Paul Langland (born February 6, 1951) is an American dancer, singer, choreographer and Arts Professor at New York University.

==Career==

Langland's professional career began in 1972. In his work as a dancer and choreographer he has spanned many disciplines, among them the creation and development of "Allan Wayne Work" a dance technique named after his mentor. Langland is a longtime practitioner and teacher of contact improvisation. He was also a member of the Meredith Monk ensemble.

In December 1984, Langland choreographed and performed Circa 1950–51, along choreographer Le Schaetzel at Bessie Schönberg Theatre. In October 1989, Langland performed in the same theatre's Nuts (Homage to Freud).
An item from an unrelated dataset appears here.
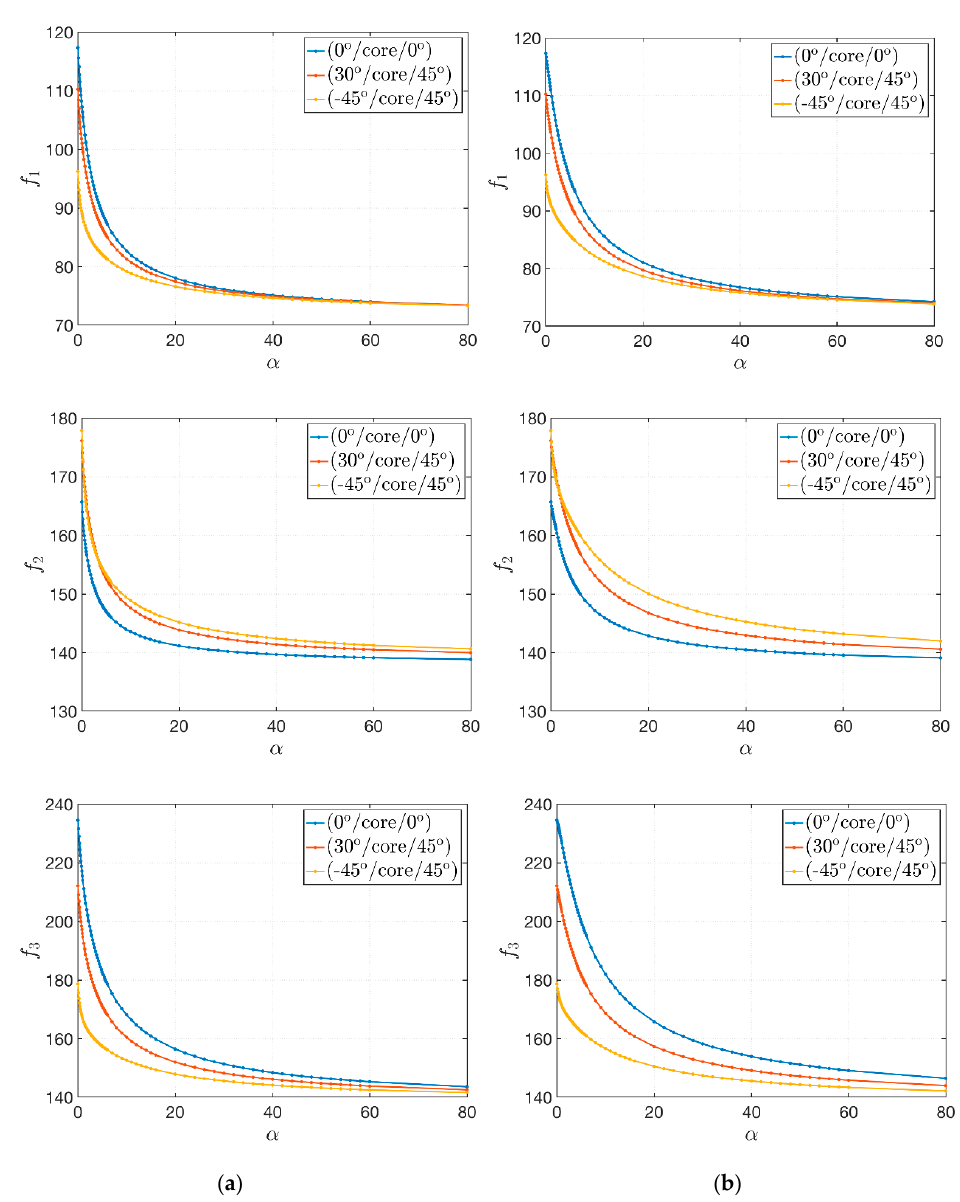
Figure 7. Variation of the first three natural frequencies f 1 , f 2 , f 3 [Hz] for sandwich plates with a damaged soft-core due to an increasing value of the exponent α of the through-the-thickness distribution of the fiber volume fraction, for two different schemes: ( a ) Scheme 2; ( b ) Scheme 3. The geometry of the sandwich plate is kept constant and three laminations schemes are considered: (0°/core/0°), (30°/core/45°) and ( − 45°/core/45°). A damaged core is modeled by setting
In 1990, Langland perform in Sharon Wyrrick's Full Circle Company at the Kennedy Center Terrace Theater. Langland has also performed with Steve Paxton, Mary Overlie, Barbara Dilley, Ping Chong, David Gordon, Simone Forti, Andrea Klein and Channel Z. Other members of Channel Z included Daniel Lepkoff, Diane Madden, Robin Feld, Randy Warschaw, Stephen Petronio, and Nina Martin. His many choreographic works include "Almost Rapture" co-choreographed with Brendan McCall, which was a North America Division Finalist for Choreography in the 1998 Sixth Recontres Internationales Choreographique de Seine-Saint-Denis.

===Teaching===

Langland has been a professor at New York University Tisch School of the Arts since 1983. He teaches movement to students at the Experimental Theatre Wing, and was promoted to the position of Arts Professor in 2012. In addition to NYU, Langland has taught at University of Michigan, Amherst College and the International Theatre Workshop, amongst others. In recognition of his significant service to arts education, Langland was awarded the prestigious Brooklyn Arts Exchange (BAX) Arts Educator Award in 2014.

In 2009, New York University's Fales Library for Special Collections created The Paul Langland Papers, an archive to house Langland's extensive performance memorabilia from the 1920s through to the present day.

==Personal life==

Langland is the son of poet Joseph Langland. He is married to painter Colin Cochran. They live between New York and Santa Fe.